Rz: „Dmitrij Miedwiediew to ostatnia nadzieja Rosji, którą kocham” – oznajmił pan niedawno. Dlaczego aż tak kategorycznie?
Wiktor Jerofiejew: Jest bardzo młodym człowiekiem, więc jeśli zachowa dotychczasowy kurs, który uważam za błędny, to moje pokolenie może już nie doczekać przemian demokratycznych. A Rosji będzie groziła izolacja i cofnięcie cywilizacyjne.W rosyjskiej polityce bardziej od wyników liczy się bowiem wektor rozwoju.
W ostatnich latach Władimir Putin coraz chętniej sięgał po retorykę nacjonalistyczną, mocarstwową, często konfrontacyjną. Miało to duży wpływ na kształtowanie świadomości społecznej. Podjął nawet próbę uzasadnienia alternatywnej wobec standardów i wartości zachodnich drogi rozwoju kraju. To nie sprzyjało powrotowi Rosji do europejskiego kręgu cywilizacyjnego, do którego – wedle mojego przekonania – należymy. Mam nadzieję, że jako człowiek inteligentny i oświecony, pozbawiony poglądów nacjonalistycznych i imperialisty- cznych, przestawi kraj na proeuropejskie tory.
Ale Putin nie odchodzi z polityki. Być może jako premier wciąż będzie rozdawał karty...

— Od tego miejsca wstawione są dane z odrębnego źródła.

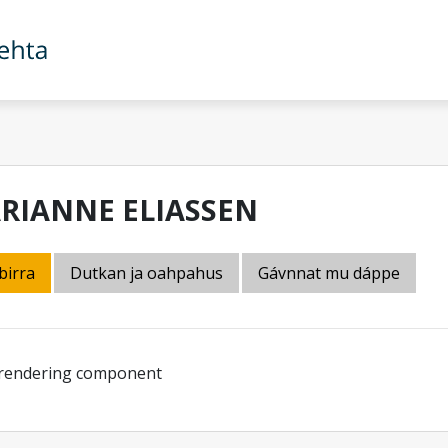
RIANNE ELIASSEN
birra
Dutkan ja oahpahus
Gávnnat mu dáppe
 rendering component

Współrządzenie zdarzało się już w naszej historii. Wystarczy przypomnieć początki dynastii Romanowów, 1917 rok, czy pierwsze lata rządów Breżniewa… Były to jednak okresy krótkie i przejściowe. W przypadku Miedwiediewa i Putina dwuwładza też nie potrwa długo, a Miedwiediew nie pogodzi się z rolą malowanego prezydenta.